Tantangan Stabilitas Harga dan Ketahanan Pangan
Kondisi ini memperlihatkan bahwa pengendalian harga di
masa-masa krusial seperti Ramadan menjadi tantangan tersendiri bagi pemerintah
daerah. Selain faktor permintaan yang tinggi, gangguan pasokan akibat cuaca dan
distribusi juga memegang peranan penting.
BPS menekankan pentingnya kebijakan strategis untuk menjaga stabilitas harga, seperti operasi pasar, memperkuat cadangan pangan, dan memperlancar distribusi bahan pokok antardaerah.

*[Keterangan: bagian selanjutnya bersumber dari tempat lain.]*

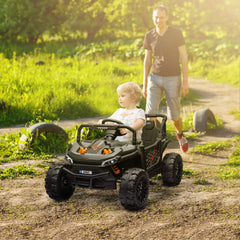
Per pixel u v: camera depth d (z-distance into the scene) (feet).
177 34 21.59
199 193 16.20
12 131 28.66
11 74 45.98
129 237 12.04
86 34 123.13
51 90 41.11
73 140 25.16
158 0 112.98
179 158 17.66
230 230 12.52
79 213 14.01
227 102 44.93
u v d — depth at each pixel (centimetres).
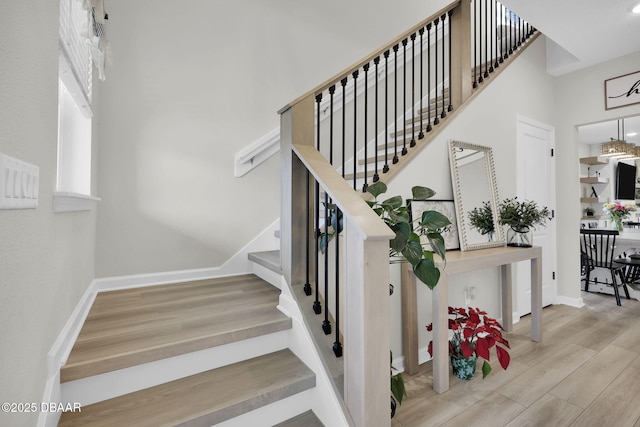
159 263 228
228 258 253
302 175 171
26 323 81
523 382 195
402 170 222
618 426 154
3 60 67
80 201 134
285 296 170
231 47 255
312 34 297
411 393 185
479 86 281
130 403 117
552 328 288
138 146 221
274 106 274
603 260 439
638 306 356
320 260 178
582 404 172
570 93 359
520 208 270
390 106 345
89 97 169
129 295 199
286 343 163
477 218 262
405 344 211
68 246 130
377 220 117
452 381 197
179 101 234
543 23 264
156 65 226
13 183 69
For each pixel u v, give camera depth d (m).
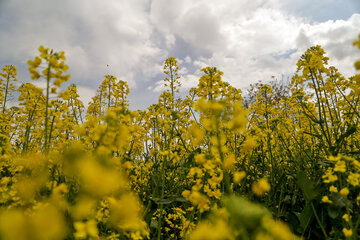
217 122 1.39
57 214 0.60
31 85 1.35
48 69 1.32
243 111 1.22
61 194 1.09
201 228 0.68
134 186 2.89
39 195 1.37
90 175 0.59
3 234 0.52
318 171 2.57
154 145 3.42
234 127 1.21
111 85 4.06
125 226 0.93
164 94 4.46
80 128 1.41
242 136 3.18
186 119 2.73
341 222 1.86
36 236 0.54
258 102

Terlebih Kalimantan Tengah sebagai provinsi yang luas, memerlukan sistem logistik yang tangguh agar inflasi tidak terakumulasi pada waktu-waktu tertentu saja.
Inflasi sebesar 1,33 persen yang terjadi di Kalimantan
Tengah selama Ramadan 2025 mencerminkan kondisi yang kompleks, melibatkan
dinamika konsumsi masyarakat, ketersediaan stok, hingga cuaca yang memengaruhi
rantai pasok. Meskipun angka ini belum tergolong mengkhawatirkan secara
nasional, tetap menjadi peringatan bahwa stabilitas harga pangan perlu dijaga
secara konsisten, apalagi saat memasuki bulan-bulan yang rawan fluktuasi
seperti Ramadan dan menjelang hari besar keagamaan.
Jika tidak diantisipasi dengan baik, tekanan inflasi bisa menggerus daya beli masyarakat, terutama mereka yang berpenghasilan rendah dan bergantung pada harga stabil untuk kebutuhan pokok harian mereka. Pemerintah daerah dan pusat diharapkan lebih proaktif dalam memetakan kebutuhan dan strategi stabilisasi harga, demi kesejahteraan masyarakat luas.